Good luck to everyone attempting a Dry January! May the odds be ever in your favour!
2.5 cups all purpose flour
½ cup of bread flour
1 packet Instant Yeast (2 ¼ teaspoons if you’ve bought it in bulk)
1 tablespoon granulated sugar
2 teaspoon salt
3/4 cup milk (I like to use buttermilk, which adds a richer flavour, but milk is easier to find and still works great)
1/2 cup water
3 tablespoons unsalted butter
1/3 cup of mashed potatoes
1 large egg
Combine 1 cup flour, yeast, sugar, and salt in the bowl of a stand mixer fitted with the paddle attachment.
Combine water, milk and butter in a pan and heat gently. Once the liquids feel as warm as bath water, add in your mashed potatoes.

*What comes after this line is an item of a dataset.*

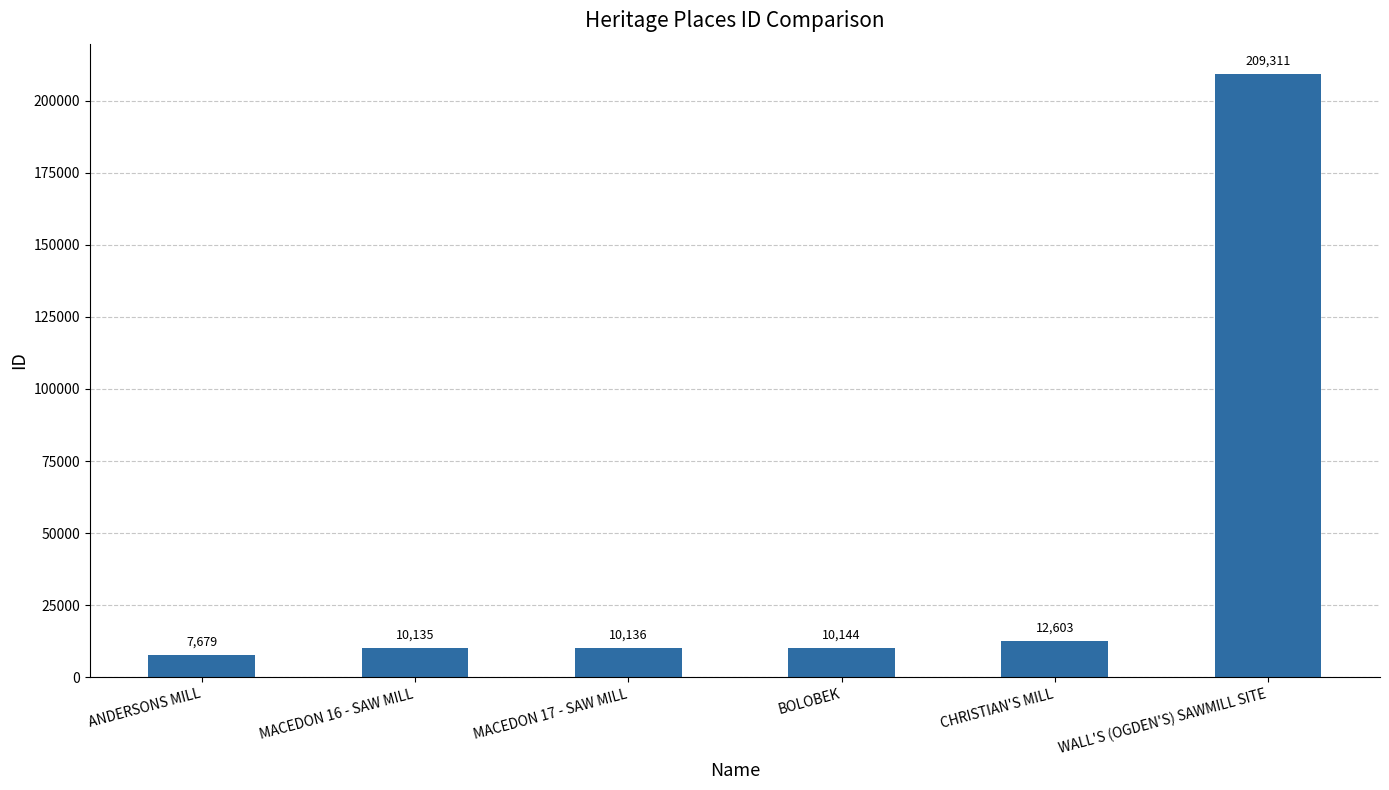

What is the label of the 6th bar from the left?

WALL'S (OGDEN'S) SAWMILL SITE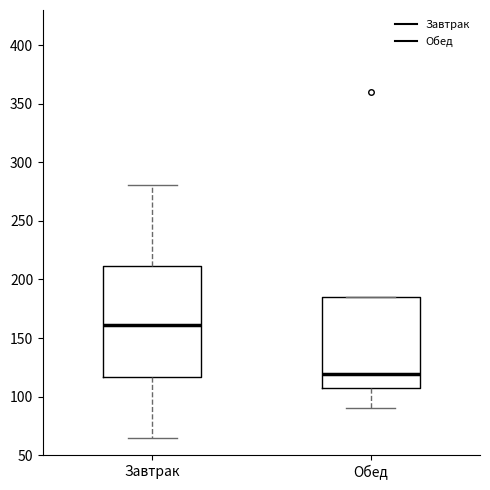

Reading left to right, read every box against the y-axis: the position of its median line, the range the box covers, and the ends of its whiskers. The values are not printed on the chart, so give them approximately, as read against the axis.

Завтрак: median 160, box 115 to 210, whiskers 65 to 280
Обед: median 120, box 105 to 185, whiskers 90 to 185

Pour the liquid ingredients into the dry ingredients and mix with the dough hook for 1 minute on medium speed. Add egg and 1 cup flour and mix another 1 minute. Add a third cup of flour and mix until your dough comes together to a soft dough. It will be slightly sticky to the touch.
Turn out the dough onto a floured surface and dust it with flour. Knead for ten minutes by hand, or about 7 in the mixer.
Divide dough into 12 equal pieces. Roll each into a ball and place into a buttered or oiled pan. Cover and let rise until doubled. This takes about an hour and fifteen minutes, so I usually devote this time to a crossword.
Preheat the oven to 375°F. Bake for 20-28 minutes, or until rolls are golden. Be sure to rotate the pan if needed partway through baking to ensure the rolls get evenly golden.
Brush hot rolls with melted butter and sprinkle on some freshly chopped rosemary, caraway seeds, and flakey sea salt.